On Friday, President Trump signed an executive order directing federal agencies to fill job vacancies based on merit, rather than require a minimum level of education for candidates seeking open positions. The order rightly recognizes that a job candidate with several years of relevant experience may be just as qualified, if not more so, than one who has collected a stack of advanced degrees.
“Employers adopting skills- and competency-based hiring recognize that an overreliance on college degrees excludes capable candidates and undermines labor-market efficiencies,” the order reads. “Currently, for most Federal jobs, traditional education — high school, college, or graduate-level — rather than experiential learning is either an absolute requirement or the only path to consideration for candidates without many years of experience.”
The order still allows federal agencies to prescribe minimum educational requirements for job candidates if the degree is legally required by the state or local government where the federal employee will be working. Additionally, they may consider a candidate’s education if the degree “directly reflects the competencies necessary” to do the job.
In other cases, agencies must fill job openings based on the “specific skills and competencies” that the positions require. An agency seeking a computer programmer will not be allowed to turn away a candidate with several years of relevant programming experience simply because he hasn’t had the time or money to go back to school for a master’s degree.
Instead, federal agencies will develop assessment practices to determine a candidate’s skills and qualifications for the job. These may take the form of formal skills tests or some other means of assessment, but cannot rely only on job candidates’ self-evaluations of their skills. Changes to job classification and qualification standards will take effect within 180 days.

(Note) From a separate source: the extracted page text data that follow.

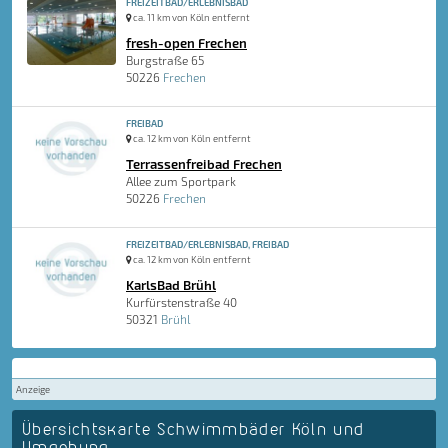
FREIZEITBAD/ERLEBNISBAD
ca. 11 km von Köln entfernt
fresh-open Frechen
Burgstraße 65
50226
Frechen
FREIBAD
ca. 12 km von Köln entfernt
Terrassenfreibad Frechen
Allee zum Sportpark
50226
Frechen
FREIZEITBAD/ERLEBNISBAD, FREIBAD
ca. 12 km von Köln entfernt
KarlsBad Brühl
Kurfürstenstraße 40
50321
Brühl
Anzeige
Übersichtskarte Schwimmbäder Köln und
Umgebung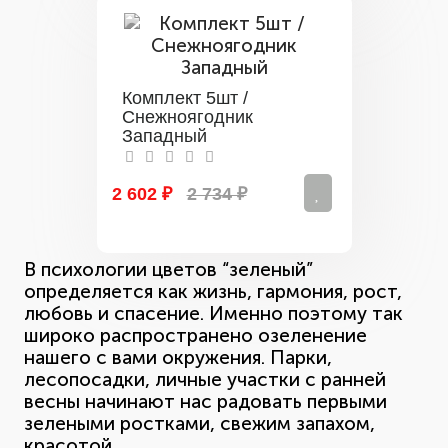
Комплект 5шт /
Снежноягодник
Западный
2 602 ₽
2 734 ₽
В психологии цветов “зеленый”
определяется как жизнь, гармония, рост,
любовь и спасение. Именно поэтому так
широко распространено озеленение
нашего с вами окружения. Парки,
лесопосадки, личные участки с ранней
весны начинают нас радовать первыми
зелеными ростками, свежим запахом,
красотой.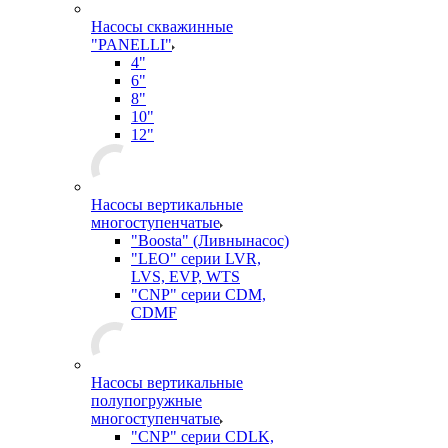
Насосы скважинные
"PANELLI"
4"
6"
8"
10"
12"
Насосы вертикальные
многоступенчатые
"Boosta" (Ливнынасос)
"LEO" серии LVR,
LVS, EVP, WTS
"CNP" серии CDM,
CDMF
Насосы вертикальные
полупогружные
многоступенчатые
"CNP" серии CDLK,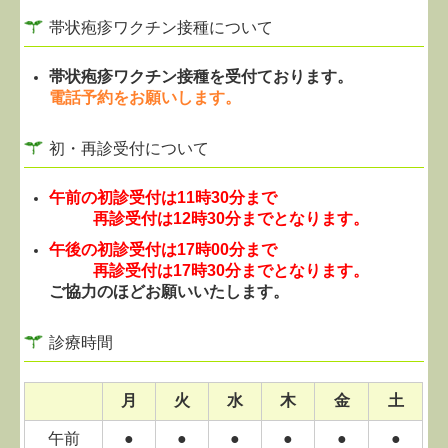
帯状疱疹ワクチン接種について
帯状疱疹ワクチン接種を受付ております。
電話予約をお願いします。
初・再診受付について
午前の初診受付は
11時30分
まで
再診受付は12時30分までとなります。
午後の初診受付は17時00分まで
再診受付は17時30分までとなります。
ご協力のほどお願いいたします。
診療時間
月
火
水
木
金
土
午前
●
●
●
●
●
●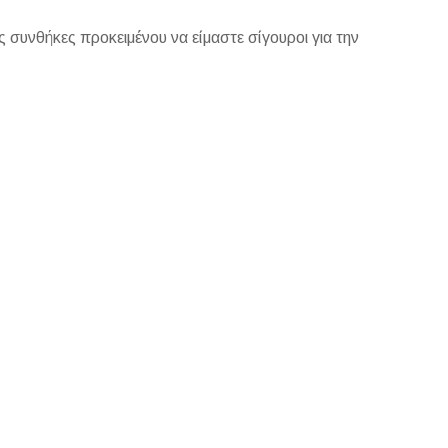
 συνθήκες προκειμένου να είμαστε σίγουροι για την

The administration’s move strikes a blow against credential inflation, the phenomenon of increasing education requirements for job openings even though the skills required to do those jobs have not meaningfully changed. A 2017 Harvard Business School report found that postings for dozens of common jobs now typically request bachelor’s degrees, even though a majority of people currently working in those jobs do not have a college education. Examples of jobs that have suffered from credential inflation include lower-level managers, secretaries and administrative assistants, and child care workers.
Credential inflation shuts out experienced, qualified job candidates who are perfectly capable of filling certain roles simply because they lack the right piece of paper. It also deprives employers of a pool of talent. Most perniciously, it convinces young jobseekers that they need a bachelor’s degree or even a graduate degree to succeed in the labor market, forcing them to spend tens of thousands of dollars and years of their lives pursuing unnecessary credentials.
The federal government has been among the worst drivers of credential inflation. Nearly 30% of federal workers now have a master’s degree, up from just 15% a quarter century ago. Though degree requirements for private sector jobs have also increased, credential inflation in the federal civil service has been especially pronounced. As the nation’s largest single employer, it’s fitting for the federal government to lead the way in questioning whether such intensive education requirements are necessary.
People with lower levels of education have been hit hardest by the current recession. Unemployment rates for those without college degrees have soared into the double digits. Historically, credential inflation has accelerated during recessions as employers take advantage of the weak labor market to ratchet up degree requirements on open job postings. This makes it even harder for people without college degrees to find well-paying jobs.
It doesn’t have to be that way again. Governments and private employers alike should recognize that unnecessary degree requirements are not just unfair to qualified workers without sheepskins, but also a self-inflicted handicap on their own ability to find great employees in the broadest talent pool possible. The administration’s executive order is an important first step toward reversing credential inflation in the federal civil service and in the broader labor market. Hopefully other employers will follow.